欧州CL通信BACK NUMBER
上手くなければ、攻撃的になれない。
レアルがCLで示した“単純な真実”。
text by
細江克弥Katsuya Hosoe
photograph byAFLO
posted2014/11/07 10:40
訪れたチャンスを確実に決め、CL4戦連続のゴールでレアル・マドリーのベスト16進出を決めたベンゼマ。「上手い」ということが、可能な戦術の幅を広げる。
リバプールの守備にロナウドがしびれを切らし……。
それでも最初の10分間は、守勢に回ったリバプールが確かな手応えを得た。
動きの良さが際立ったのは、ダブルボランチの一角に据えられたMFルーカスだった。

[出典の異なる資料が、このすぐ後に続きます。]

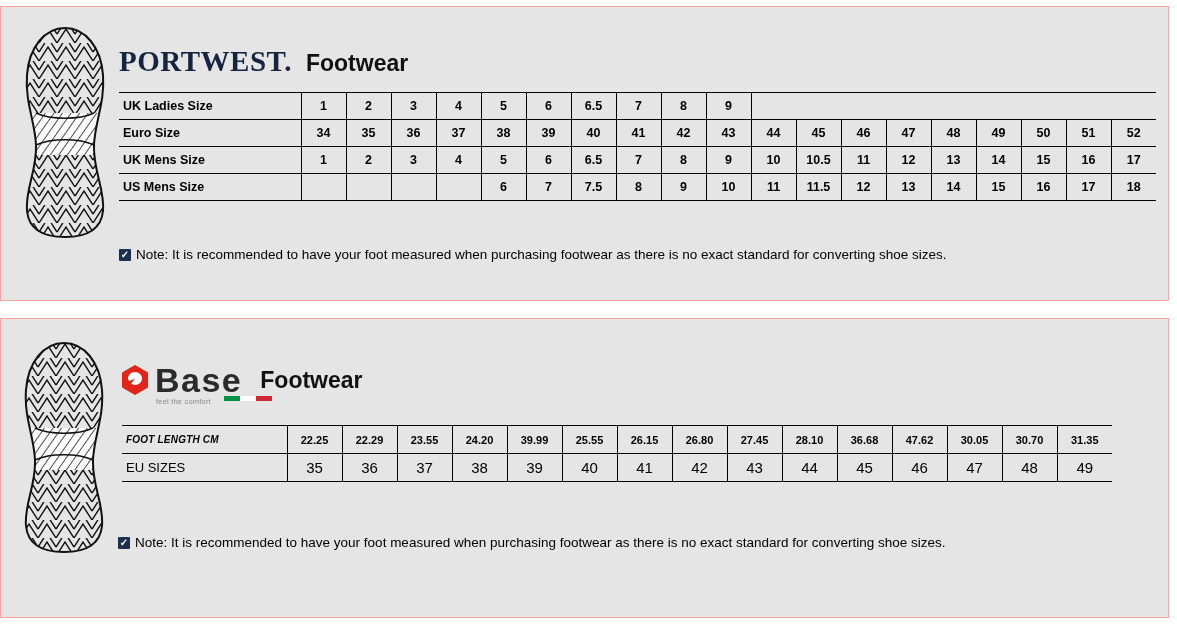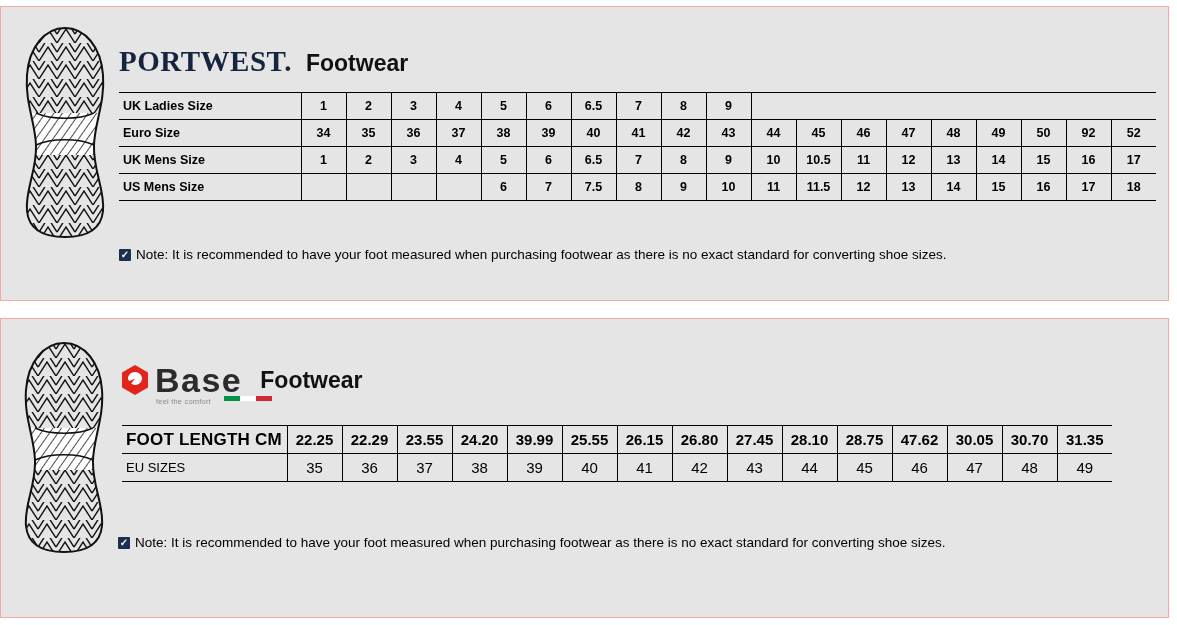--- a/index.html
+++ b/index.html
@@ -212,25 +212,26 @@
   }
   #base-table td.rowlabel {
     text-align: left;
     padding-left: 4px;
     width: 165px;
     font-size: 13px;
     border-left: none;
   }
   #base-table tr:first-child td {
     font-weight: bold;
-    font-size: 15px;
+    font-size: 11px;
   }
   #base-table tr:first-child td.rowlabel {
-    font-size: 17px;
+    font-size: 10px;
     letter-spacing: 0.2px;
+    font-style: italic;
   }
   #base-table tr:first-child td { border-top: 1px solid #000; }
   #base-table td:last-child { border-right: none; }
 </style>
 </head>
 <body>
 
 <div class="panel" id="panel-portwest">
 
   <svg class="sole" id="sole-portwest" width="88" height="215" viewBox="0 0 88 215">
@@ -319,21 +320,21 @@
         <td class="cell">41</td>
         <td class="cell">42</td>
         <td class="cell">43</td>
         <td class="cell">44</td>
         <td class="cell">45</td>
         <td class="cell">46</td>
         <td class="cell">47</td>
         <td class="cell">48</td>
         <td class="cell">49</td>
         <td class="cell">50</td>
-        <td class="cell">92</td>
+        <td class="cell">51</td>
         <td class="cell noedge-right">52</td>
       </tr>
       <tr>
         <td class="rowlabel">UK Mens Size</td>
         <td class="cell">1</td>
         <td class="cell">2</td>
         <td class="cell">3</td>
         <td class="cell">4</td>
         <td class="cell">5</td>
         <td class="cell">6</td>
@@ -450,21 +451,21 @@
       <td>22.25</td>
       <td>22.29</td>
       <td>23.55</td>
       <td>24.20</td>
       <td>39.99</td>
       <td>25.55</td>
       <td>26.15</td>
       <td>26.80</td>
       <td>27.45</td>
       <td>28.10</td>
-      <td>28.75</td>
+      <td>36.68</td>
       <td>47.62</td>
       <td>30.05</td>
       <td>30.70</td>
       <td>31.35</td>
     </tr>
     <tr>
       <td class="rowlabel">EU SIZES</td>
       <td>35</td>
       <td>36</td>
       <td>37</td>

守備ではレアル・マドリーのパスの出どころを読み、鋭い寄せと絶妙なポジショニングでボールを奪う。攻撃では積極的に顔を出して中央でパスを受け、テンポよくさばいて相手に的を絞らせない。ボールを奪ってからの時間的、メンタル的な余裕を、彼が一人で生み出していた。
リズムをつかめないレアル・マドリーは、開始早々からエースのクリスティアーノ・ロナウドがしびれを切らして中盤に下りてきた。しかし、ルーカスが仕掛ける巧妙な罠に自ら飛び込み、たったの15分間で5回ものボールロストを繰り返す。
レアル・マドリーは4-1-4-1の左サイドに位置したロナウドや、右サイドのハメス・ロドリゲス、さらにイスコやルカ・モドリッチがポジションを流動的に入れ替えながら攻め手を探すが、どれだけテンポ良くパスを回しても相手が前に出てこない。つまり、突くべきスペースが生まれない。
攻めあぐねていたかに見えた攻撃は、布石だった。
ところがそう思った矢先、この試合の決勝ゴールはいとも簡単に生まれた。攻めあぐねていたかに見えた攻撃は、結果的にはこのゴールの布石となっていたのである。
27分、中盤左サイドでイスコ、ロナウド、イスコと短く速いパス交換を経て、タッチライン際をスルスルと駆け上がってきたマルセロへ。マルセロはグイとボールを運んで球足の速いグラウンダーのクロスを送り、ファーサイドで待ち構えたカリム・ベンゼマが難なくフィニッシュ。サンティアゴ・ベルナベウが歓喜に揺れた。
追加点こそ奪えなかったものの、レアル・マドリーは90分を通じてこの攻撃を繰り返した。